## TEXT PASSAGE
begin
This is a picture of what happened when Jesus stepped into this this earth.
This is why Jesus’ birth is our zero point for counting time.
Jesus was a singularity. He is unique in all of history. No one before him was anything like him. No one since him has been anything like him.
There are currently ~8 billion people alive on earth. Demographers estimate that over the entire history of mankind, ~117 billion people have been born. Out of the 117 billion, Jesus is the singularity. Out of 117 billion people, his solitary life is the one we count time by. His teachings are the ones that more humans follow and believe than any other person or religion. His life is the one that has shaped the world more than any other.
Jesus, is literally the focal point of human history.
So, as we talk about our faith – as I, as a college student began to examine my faith – the Sunday school stories I had been taught but now was questioning – Jesus quickly and obviously becomes THE question that matters – more than any other possible question or thought or concern.
So, let’s dig into the historical Jesus
Jesus definitely was a real person.
Professor Casey Elledge of Gustavus Adophus College holds this view of early non-Christian sources, including Tacitus, Josephus, and Seutonius:
“The testimonies of ancient historians offer strong evidence against a purely mythical reading of Jesus. In contrast to those who have denied the historical evidence of Jesus altogether, judging him merely to have been a mythological construct of early Christian thought, the testimonies of the ancient historians reveal how even those outside the early church regarded Jesus to have been a historical person.
end
## WHAT THE TASK REQUIRES
Write the next part of the passage on the historical Jesus, picking up right after its final sentence.

(Extracted data entries)
begin
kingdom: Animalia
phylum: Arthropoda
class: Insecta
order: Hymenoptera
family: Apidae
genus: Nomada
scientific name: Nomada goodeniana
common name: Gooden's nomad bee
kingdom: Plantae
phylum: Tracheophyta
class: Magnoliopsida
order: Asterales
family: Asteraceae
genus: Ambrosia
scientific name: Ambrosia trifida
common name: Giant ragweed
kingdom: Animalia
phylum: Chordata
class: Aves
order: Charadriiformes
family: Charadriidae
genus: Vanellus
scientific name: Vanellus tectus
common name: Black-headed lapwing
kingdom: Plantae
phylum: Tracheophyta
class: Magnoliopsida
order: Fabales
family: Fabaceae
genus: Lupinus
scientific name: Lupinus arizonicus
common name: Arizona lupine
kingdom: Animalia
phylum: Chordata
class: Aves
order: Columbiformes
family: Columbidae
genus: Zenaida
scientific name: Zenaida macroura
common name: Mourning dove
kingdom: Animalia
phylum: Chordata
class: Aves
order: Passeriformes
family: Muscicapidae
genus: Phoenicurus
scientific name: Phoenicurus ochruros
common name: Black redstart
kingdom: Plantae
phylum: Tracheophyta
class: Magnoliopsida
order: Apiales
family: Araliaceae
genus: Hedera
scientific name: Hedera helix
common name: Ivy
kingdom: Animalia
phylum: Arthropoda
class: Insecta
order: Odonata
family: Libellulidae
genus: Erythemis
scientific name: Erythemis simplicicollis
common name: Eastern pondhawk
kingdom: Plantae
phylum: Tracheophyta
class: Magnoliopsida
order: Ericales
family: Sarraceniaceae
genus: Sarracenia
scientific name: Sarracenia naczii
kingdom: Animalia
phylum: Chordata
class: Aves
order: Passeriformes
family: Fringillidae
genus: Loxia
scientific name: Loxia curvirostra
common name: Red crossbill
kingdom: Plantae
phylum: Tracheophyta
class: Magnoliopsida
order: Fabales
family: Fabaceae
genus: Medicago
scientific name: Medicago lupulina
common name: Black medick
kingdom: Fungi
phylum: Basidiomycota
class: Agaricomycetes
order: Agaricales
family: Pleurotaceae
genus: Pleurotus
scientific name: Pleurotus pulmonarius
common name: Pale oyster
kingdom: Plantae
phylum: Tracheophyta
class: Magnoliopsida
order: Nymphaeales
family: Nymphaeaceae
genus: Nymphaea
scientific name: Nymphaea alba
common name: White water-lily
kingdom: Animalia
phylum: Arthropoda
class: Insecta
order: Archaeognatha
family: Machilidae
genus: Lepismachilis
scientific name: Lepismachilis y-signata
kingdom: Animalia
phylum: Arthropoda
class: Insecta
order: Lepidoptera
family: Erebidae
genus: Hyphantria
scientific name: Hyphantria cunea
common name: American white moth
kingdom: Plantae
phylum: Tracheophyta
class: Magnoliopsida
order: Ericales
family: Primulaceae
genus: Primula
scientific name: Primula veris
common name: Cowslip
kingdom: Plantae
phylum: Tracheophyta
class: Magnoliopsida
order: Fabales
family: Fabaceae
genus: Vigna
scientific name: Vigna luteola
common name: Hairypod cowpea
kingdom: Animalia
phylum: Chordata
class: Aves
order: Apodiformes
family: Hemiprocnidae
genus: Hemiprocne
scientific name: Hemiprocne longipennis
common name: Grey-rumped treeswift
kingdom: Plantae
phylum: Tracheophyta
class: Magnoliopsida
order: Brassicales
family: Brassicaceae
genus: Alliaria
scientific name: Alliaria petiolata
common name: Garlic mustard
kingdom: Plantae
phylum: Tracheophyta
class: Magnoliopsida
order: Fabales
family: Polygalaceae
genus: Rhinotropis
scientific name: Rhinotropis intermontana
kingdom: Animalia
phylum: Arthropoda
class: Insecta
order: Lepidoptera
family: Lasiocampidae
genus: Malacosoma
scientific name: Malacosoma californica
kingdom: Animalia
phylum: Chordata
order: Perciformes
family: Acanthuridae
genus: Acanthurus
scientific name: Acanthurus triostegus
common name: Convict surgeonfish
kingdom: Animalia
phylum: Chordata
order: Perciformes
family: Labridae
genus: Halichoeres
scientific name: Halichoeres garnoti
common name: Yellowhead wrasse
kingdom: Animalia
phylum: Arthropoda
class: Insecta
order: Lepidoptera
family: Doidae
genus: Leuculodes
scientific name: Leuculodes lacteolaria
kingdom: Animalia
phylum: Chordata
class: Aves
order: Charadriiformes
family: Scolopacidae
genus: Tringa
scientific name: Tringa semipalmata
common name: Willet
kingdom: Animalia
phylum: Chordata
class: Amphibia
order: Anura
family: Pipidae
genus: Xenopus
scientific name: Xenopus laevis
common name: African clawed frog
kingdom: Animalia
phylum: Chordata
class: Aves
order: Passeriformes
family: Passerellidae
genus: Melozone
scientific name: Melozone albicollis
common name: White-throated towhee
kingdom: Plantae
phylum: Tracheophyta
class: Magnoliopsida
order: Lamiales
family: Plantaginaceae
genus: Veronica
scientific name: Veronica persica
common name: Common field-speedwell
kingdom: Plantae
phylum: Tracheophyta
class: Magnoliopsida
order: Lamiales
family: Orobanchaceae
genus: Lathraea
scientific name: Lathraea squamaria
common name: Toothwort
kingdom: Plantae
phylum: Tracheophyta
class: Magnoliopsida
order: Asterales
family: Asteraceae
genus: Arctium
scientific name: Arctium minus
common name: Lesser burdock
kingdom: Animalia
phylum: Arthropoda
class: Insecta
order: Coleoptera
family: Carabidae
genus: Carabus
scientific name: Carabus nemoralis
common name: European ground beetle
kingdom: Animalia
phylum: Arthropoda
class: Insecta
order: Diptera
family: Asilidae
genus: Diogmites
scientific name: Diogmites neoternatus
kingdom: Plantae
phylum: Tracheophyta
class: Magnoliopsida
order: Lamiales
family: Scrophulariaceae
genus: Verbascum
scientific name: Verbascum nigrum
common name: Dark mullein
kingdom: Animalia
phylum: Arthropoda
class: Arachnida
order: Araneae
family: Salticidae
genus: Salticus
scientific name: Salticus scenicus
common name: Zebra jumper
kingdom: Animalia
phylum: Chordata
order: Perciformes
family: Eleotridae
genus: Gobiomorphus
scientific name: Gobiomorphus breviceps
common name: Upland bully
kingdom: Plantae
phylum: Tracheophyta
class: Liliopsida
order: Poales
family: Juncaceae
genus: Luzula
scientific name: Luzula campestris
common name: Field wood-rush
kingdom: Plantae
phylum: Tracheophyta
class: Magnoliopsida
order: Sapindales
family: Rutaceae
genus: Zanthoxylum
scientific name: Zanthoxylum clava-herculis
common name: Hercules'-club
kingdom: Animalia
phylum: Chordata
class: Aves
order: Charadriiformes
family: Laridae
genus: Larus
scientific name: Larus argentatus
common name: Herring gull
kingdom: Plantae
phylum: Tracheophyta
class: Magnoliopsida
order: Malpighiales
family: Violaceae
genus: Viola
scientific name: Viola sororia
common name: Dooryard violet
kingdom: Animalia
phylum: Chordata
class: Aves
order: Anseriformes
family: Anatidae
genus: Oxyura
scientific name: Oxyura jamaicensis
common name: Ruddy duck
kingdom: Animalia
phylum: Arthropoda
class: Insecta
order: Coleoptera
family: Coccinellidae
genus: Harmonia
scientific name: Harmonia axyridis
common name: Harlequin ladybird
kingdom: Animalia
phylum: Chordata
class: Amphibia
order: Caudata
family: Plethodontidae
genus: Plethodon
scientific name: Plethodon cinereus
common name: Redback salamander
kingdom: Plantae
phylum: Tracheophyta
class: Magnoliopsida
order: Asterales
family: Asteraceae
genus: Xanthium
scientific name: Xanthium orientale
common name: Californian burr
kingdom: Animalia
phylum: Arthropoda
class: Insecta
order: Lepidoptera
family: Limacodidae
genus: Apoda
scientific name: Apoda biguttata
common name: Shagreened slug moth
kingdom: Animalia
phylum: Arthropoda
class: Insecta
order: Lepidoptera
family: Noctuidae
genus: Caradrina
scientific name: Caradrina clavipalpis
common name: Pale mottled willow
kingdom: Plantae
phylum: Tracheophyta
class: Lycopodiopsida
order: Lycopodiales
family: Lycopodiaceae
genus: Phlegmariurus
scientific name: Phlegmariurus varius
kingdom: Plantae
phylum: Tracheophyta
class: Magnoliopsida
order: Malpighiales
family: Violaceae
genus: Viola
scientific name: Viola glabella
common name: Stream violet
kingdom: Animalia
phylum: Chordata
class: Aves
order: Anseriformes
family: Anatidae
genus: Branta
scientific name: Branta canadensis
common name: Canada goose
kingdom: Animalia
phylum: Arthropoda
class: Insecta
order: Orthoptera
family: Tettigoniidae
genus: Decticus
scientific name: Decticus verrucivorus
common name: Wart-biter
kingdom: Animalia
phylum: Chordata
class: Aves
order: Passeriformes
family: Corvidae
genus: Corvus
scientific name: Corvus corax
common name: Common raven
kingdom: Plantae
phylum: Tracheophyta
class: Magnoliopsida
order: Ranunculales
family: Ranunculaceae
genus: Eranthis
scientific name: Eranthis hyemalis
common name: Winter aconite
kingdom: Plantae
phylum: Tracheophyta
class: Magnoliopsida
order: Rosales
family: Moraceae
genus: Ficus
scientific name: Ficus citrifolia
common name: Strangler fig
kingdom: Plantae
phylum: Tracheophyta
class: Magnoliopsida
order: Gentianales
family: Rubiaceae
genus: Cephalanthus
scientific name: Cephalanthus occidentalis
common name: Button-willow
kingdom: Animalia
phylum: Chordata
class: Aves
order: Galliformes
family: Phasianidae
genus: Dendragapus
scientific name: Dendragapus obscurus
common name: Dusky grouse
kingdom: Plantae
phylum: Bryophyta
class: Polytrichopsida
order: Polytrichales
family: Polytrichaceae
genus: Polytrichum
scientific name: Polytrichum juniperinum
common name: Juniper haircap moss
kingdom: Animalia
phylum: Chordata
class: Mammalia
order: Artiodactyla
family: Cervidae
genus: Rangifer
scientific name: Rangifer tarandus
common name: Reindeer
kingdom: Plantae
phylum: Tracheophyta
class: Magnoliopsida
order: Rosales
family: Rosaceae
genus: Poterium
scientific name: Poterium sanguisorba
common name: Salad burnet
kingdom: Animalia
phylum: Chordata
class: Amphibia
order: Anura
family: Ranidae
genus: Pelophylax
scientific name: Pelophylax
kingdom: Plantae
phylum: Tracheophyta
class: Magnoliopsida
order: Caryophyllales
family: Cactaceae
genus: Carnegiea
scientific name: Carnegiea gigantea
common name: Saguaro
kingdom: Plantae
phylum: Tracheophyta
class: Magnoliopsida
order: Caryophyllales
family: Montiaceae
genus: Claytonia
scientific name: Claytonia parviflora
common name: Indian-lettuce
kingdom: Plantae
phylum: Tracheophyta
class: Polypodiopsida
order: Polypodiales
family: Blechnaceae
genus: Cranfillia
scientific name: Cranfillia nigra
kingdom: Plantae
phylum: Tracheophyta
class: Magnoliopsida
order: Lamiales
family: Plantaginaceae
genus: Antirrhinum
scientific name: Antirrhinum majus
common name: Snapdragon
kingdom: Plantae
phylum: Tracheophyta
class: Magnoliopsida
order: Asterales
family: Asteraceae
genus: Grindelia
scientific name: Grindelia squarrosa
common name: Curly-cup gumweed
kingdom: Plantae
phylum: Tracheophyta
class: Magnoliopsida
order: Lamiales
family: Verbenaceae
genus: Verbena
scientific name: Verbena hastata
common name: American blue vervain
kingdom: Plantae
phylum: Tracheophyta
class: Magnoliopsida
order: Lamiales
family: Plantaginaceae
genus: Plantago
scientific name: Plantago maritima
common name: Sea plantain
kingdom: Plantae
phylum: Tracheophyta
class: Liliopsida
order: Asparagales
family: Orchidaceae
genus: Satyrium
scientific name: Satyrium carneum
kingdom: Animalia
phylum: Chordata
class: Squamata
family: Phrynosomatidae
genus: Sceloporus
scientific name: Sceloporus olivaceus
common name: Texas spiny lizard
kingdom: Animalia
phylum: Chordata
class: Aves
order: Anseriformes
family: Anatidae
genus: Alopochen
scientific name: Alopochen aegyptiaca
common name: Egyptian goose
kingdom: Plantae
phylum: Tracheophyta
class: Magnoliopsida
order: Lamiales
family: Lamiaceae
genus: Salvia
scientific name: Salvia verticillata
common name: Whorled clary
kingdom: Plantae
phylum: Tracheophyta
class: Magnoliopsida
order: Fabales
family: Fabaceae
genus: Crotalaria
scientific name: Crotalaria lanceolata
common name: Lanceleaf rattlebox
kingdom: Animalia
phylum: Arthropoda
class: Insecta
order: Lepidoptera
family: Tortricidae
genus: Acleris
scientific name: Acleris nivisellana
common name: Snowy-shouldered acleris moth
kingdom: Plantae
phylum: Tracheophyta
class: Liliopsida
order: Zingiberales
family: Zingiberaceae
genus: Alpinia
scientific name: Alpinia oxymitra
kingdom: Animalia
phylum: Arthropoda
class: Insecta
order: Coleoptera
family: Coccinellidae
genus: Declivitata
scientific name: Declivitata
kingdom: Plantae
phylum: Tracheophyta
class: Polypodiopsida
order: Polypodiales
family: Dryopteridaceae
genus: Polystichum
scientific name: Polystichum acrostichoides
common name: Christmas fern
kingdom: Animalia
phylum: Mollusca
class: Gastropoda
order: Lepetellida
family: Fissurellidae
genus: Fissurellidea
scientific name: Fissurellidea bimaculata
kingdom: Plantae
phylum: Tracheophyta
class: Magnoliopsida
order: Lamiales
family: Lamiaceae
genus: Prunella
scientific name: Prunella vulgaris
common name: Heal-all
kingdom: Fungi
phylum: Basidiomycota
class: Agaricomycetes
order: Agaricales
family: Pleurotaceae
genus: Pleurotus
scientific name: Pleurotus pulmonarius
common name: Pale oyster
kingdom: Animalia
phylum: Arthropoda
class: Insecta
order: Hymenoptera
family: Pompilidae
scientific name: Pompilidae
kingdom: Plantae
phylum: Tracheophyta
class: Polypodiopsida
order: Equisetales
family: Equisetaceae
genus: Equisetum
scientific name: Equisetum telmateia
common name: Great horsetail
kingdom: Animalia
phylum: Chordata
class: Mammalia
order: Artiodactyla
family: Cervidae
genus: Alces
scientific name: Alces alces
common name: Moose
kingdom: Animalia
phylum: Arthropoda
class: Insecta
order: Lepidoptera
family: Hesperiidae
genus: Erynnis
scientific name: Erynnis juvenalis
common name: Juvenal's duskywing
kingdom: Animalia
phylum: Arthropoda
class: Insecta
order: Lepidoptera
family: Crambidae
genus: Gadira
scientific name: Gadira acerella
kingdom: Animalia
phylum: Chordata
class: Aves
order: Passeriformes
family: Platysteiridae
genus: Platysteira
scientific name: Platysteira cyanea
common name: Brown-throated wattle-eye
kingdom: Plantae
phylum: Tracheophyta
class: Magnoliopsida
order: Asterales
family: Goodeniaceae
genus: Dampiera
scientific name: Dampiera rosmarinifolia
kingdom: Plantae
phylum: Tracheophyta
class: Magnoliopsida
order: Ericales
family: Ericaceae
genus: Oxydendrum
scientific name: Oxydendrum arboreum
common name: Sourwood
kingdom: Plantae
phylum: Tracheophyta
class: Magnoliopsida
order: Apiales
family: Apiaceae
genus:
end
## RESPONSE TO THIS TASK
It remains difficult, therefore, if not impossible, to deny the historical existence of Jesus when the earliest Christians, Jewish and pagan evidence mention him.”
Professor Casey Elledge
“The reality is that every single author who mentions Jesus — pagan, Christian, or Jewish — was fully convinced that He at least lived. Even the enemies of the Jesus movement thought so; among their many slurs against the religion, His nonexistence is never one of them…. Jesus certainty existed.“ Professor Bart Ehrman, UNC Chapel Hill
2. Jesus definitely was crucified and died on the cross
Early canonical and non-canonical Christian sources testify to Jesus’s crucifixion, and we can also confirm that early non-Christian sources confirm our case. In the first century, Roman historian Tacitus and Jewish historian Josephus confirm more than just Christ’s crucifixion: they note Pilate’s association with the execution. Tacitus, referring to the crucifixion as the “extreme penalty”, writes in The Annals:
Nero fastened the guilt and inflicted the most exquisite tortures on a class hated for their abominations, called Christians by the populace. Christus, from whom the name had its origin, suffered the extreme penalty during the reign of Tiberius at the hands of one of our procurators, Pontius Pilatus (15.44).
Other early, non-sympathetic writers who refer to Christ’s execution include Lucian of Samosata and Mara Bar Serapion. The Greek writer Lucian writes, “The Christians, you know, worship a man to this day—the distinguished personage who introduced their novel rites, and was crucified on that account” (The Passing of Peregrinus). He adds that Jesus was crucified in Palestine, a further corroboration of the Gospels.
3. Jesus definitely claimed to be God.
In his defense Jesus said to them, “My Father is always at his work to this very day, and I too am working.” For this reason they tried all the more to kill him; not only was he breaking the Sabbath, but he was even calling God his own Father, making himself equal with God.
When Jesus came to the region of Caesarea Philippi, he asked his disciples, “Who do people say the Son of Man is?” They replied, “Some say John the Baptist; others say Elijah; and still others, Jeremiah or one of the prophets.” “But what about you?” he asked. “Who do you say I am?” Simon Peter answered, “You are the Messiah, the Son of the living God.” Jesus replied, “Blessed are you, Simon son of Jonah, for this was not revealed to you by flesh and blood, but by my Father in heaven.
4. Jesus rose from the dead.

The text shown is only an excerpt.